### Instructions for the task
Reproduce the text of the material below word for word, line by line.

### Extracted information
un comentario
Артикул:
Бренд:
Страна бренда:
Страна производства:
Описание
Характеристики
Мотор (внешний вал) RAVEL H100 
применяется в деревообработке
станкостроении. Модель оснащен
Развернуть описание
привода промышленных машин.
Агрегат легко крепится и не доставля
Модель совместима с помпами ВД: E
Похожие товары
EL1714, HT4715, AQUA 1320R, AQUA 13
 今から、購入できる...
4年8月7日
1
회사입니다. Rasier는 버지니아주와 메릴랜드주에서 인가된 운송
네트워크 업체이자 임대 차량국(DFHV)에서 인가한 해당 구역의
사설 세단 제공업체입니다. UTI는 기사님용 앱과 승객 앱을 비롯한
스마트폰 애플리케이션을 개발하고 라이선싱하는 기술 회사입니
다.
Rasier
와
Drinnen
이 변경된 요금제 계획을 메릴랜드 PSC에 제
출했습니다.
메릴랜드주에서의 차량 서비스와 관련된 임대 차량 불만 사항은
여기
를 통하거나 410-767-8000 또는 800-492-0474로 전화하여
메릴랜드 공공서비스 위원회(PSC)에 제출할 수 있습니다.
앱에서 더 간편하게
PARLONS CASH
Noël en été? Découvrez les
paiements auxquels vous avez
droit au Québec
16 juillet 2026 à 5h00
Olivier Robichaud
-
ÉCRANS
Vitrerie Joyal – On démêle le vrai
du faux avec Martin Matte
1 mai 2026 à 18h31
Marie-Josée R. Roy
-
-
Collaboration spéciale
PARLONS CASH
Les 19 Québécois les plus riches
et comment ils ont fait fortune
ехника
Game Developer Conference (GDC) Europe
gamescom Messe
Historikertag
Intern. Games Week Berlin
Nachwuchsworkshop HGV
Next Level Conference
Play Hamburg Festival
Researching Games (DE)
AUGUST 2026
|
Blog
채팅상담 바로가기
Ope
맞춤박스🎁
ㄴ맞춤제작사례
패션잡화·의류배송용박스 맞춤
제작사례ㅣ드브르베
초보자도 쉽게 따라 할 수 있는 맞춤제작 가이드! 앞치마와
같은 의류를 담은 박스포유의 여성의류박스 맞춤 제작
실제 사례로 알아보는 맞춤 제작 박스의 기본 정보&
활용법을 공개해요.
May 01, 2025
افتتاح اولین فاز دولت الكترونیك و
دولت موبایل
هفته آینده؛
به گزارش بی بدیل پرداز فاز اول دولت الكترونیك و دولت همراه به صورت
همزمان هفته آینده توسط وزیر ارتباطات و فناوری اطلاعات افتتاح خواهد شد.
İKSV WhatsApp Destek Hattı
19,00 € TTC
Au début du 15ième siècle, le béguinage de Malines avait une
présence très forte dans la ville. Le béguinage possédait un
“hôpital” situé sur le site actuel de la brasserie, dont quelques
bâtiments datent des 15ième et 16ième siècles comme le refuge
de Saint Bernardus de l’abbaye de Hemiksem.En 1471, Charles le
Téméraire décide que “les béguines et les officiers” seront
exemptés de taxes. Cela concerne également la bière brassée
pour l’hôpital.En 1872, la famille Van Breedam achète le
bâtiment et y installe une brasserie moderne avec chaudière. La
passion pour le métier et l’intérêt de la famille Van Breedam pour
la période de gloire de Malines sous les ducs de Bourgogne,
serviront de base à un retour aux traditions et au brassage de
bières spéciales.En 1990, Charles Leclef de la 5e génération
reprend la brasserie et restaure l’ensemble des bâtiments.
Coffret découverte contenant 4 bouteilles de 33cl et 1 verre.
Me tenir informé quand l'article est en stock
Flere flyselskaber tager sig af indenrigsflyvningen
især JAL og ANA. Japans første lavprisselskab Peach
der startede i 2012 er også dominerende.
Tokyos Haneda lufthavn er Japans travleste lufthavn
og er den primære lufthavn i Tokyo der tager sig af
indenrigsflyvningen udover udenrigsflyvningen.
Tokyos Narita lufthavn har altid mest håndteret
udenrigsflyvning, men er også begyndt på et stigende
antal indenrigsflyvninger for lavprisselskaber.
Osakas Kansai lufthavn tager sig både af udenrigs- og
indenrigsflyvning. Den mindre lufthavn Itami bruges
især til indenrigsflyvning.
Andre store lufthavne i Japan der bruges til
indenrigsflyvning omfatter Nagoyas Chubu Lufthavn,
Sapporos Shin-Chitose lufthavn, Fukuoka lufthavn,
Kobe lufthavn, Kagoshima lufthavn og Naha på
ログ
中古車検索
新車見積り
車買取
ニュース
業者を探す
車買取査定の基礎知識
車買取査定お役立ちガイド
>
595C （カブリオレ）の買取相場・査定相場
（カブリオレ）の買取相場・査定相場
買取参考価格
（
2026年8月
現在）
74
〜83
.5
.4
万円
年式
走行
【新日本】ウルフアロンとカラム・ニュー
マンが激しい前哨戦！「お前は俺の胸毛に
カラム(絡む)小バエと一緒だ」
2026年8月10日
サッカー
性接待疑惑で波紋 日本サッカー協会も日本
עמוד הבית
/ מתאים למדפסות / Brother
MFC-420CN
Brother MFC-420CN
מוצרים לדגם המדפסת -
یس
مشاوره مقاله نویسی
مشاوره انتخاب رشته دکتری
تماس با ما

### Response to the task
un comentario
Артикул:
Бренд:
Страна бренда:
Страна производства:
Описание
Характеристики
Мотор (внешний вал) RAVEL H100 
применяется в деревообработке
станкостроении. Модель оснащен
Развернуть описание
привода промышленных машин.
Агрегат легко крепится и не доставля
Модель совместима с помпами ВД: E
Похожие товары
EL1714, HT4715, AQUA 1320R, AQUA 13
 今から、購入できる...
4年8月7日
1
회사입니다. Rasier는 버지니아주와 메릴랜드주에서 인가된 운송
네트워크 업체이자 임대 차량국(DFHV)에서 인가한 해당 구역의
사설 세단 제공업체입니다. UTI는 기사님용 앱과 승객 앱을 비롯한
스마트폰 애플리케이션을 개발하고 라이선싱하는 기술 회사입니
다.
Rasier
와
Drinnen
이 변경된 요금제 계획을 메릴랜드 PSC에 제
출했습니다.
메릴랜드주에서의 차량 서비스와 관련된 임대 차량 불만 사항은
여기
를 통하거나 410-767-8000 또는 800-492-0474로 전화하여
메릴랜드 공공서비스 위원회(PSC)에 제출할 수 있습니다.
앱에서 더 간편하게
PARLONS CASH
Noël en été? Découvrez les
paiements auxquels vous avez
droit au Québec
16 juillet 2026 à 5h00
Olivier Robichaud
-
ÉCRANS
Vitrerie Joyal – On démêle le vrai
du faux avec Martin Matte
1 mai 2026 à 18h31
Marie-Josée R. Roy
-
-
Collaboration spéciale
PARLONS CASH
Les 19 Québécois les plus riches
et comment ils ont fait fortune
ехника
Game Developer Conference (GDC) Europe
gamescom Messe
Historikertag
Intern. Games Week Berlin
Nachwuchsworkshop HGV
Next Level Conference
Play Hamburg Festival
Researching Games (DE)
AUGUST 2026
|
Blog
채팅상담 바로가기
Ope
맞춤박스🎁
ㄴ맞춤제작사례
패션잡화·의류배송용박스 맞춤
제작사례ㅣ드브르베
초보자도 쉽게 따라 할 수 있는 맞춤제작 가이드! 앞치마와
같은 의류를 담은 박스포유의 여성의류박스 맞춤 제작
실제 사례로 알아보는 맞춤 제작 박스의 기본 정보&
활용법을 공개해요.
May 01, 2025
افتتاح اولین فاز دولت الكترونیك و
دولت موبایل
هفته آینده؛
به گزارش بی بدیل پرداز فاز اول دولت الكترونیك و دولت همراه به صورت
همزمان هفته آینده توسط وزیر ارتباطات و فناوری اطلاعات افتتاح خواهد شد.
İKSV WhatsApp Destek Hattı
19,00 € TTC
Au début du 15ième siècle, le béguinage de Malines avait une
présence très forte dans la ville. Le béguinage possédait un
“hôpital” situé sur le site actuel de la brasserie, dont quelques
bâtiments datent des 15ième et 16ième siècles comme le refuge
de Saint Bernardus de l’abbaye de Hemiksem.En 1471, Charles le
Téméraire décide que “les béguines et les officiers” seront
exemptés de taxes. Cela concerne également la bière brassée
pour l’hôpital.En 1872, la famille Van Breedam achète le
bâtiment et y installe une brasserie moderne avec chaudière. La
passion pour le métier et l’intérêt de la famille Van Breedam pour
la période de gloire de Malines sous les ducs de Bourgogne,
serviront de base à un retour aux traditions et au brassage de
bières spéciales.En 1990, Charles Leclef de la 5e génération
reprend la brasserie et restaure l’ensemble des bâtiments.
Coffret découverte contenant 4 bouteilles de 33cl et 1 verre.
Me tenir informé quand l'article est en stock
Flere flyselskaber tager sig af indenrigsflyvningen
især JAL og ANA. Japans første lavprisselskab Peach
der startede i 2012 er også dominerende.
Tokyos Haneda lufthavn er Japans travleste lufthavn
og er den primære lufthavn i Tokyo der tager sig af
indenrigsflyvningen udover udenrigsflyvningen.
Tokyos Narita lufthavn har altid mest håndteret
udenrigsflyvning, men er også begyndt på et stigende
antal indenrigsflyvninger for lavprisselskaber.
Osakas Kansai lufthavn tager sig både af udenrigs- og
indenrigsflyvning. Den mindre lufthavn Itami bruges
især til indenrigsflyvning.
Andre store lufthavne i Japan der bruges til
indenrigsflyvning omfatter Nagoyas Chubu Lufthavn,
Sapporos Shin-Chitose lufthavn, Fukuoka lufthavn,
Kobe lufthavn, Kagoshima lufthavn og Naha på
ログ
中古車検索
新車見積り
車買取
ニュース
業者を探す
車買取査定の基礎知識
車買取査定お役立ちガイド
>
595C （カブリオレ）の買取相場・査定相場
（カブリオレ）の買取相場・査定相場
買取参考価格
（
2026年8月
現在）
74
〜83
.5
.4
万円
年式
走行
【新日本】ウルフアロンとカラム・ニュー
マンが激しい前哨戦！「お前は俺の胸毛に
カラム(絡む)小バエと一緒だ」
2026年8月10日
サッカー
性接待疑惑で波紋 日本サッカー協会も日本
עמוד הבית
/ מתאים למדפסות / Brother
MFC-420CN
Brother MFC-420CN
מוצרים לדגם המדפסת -
یس
مشاوره مقاله نویسی
مشاوره انتخاب رشته دکتری
تماس با ما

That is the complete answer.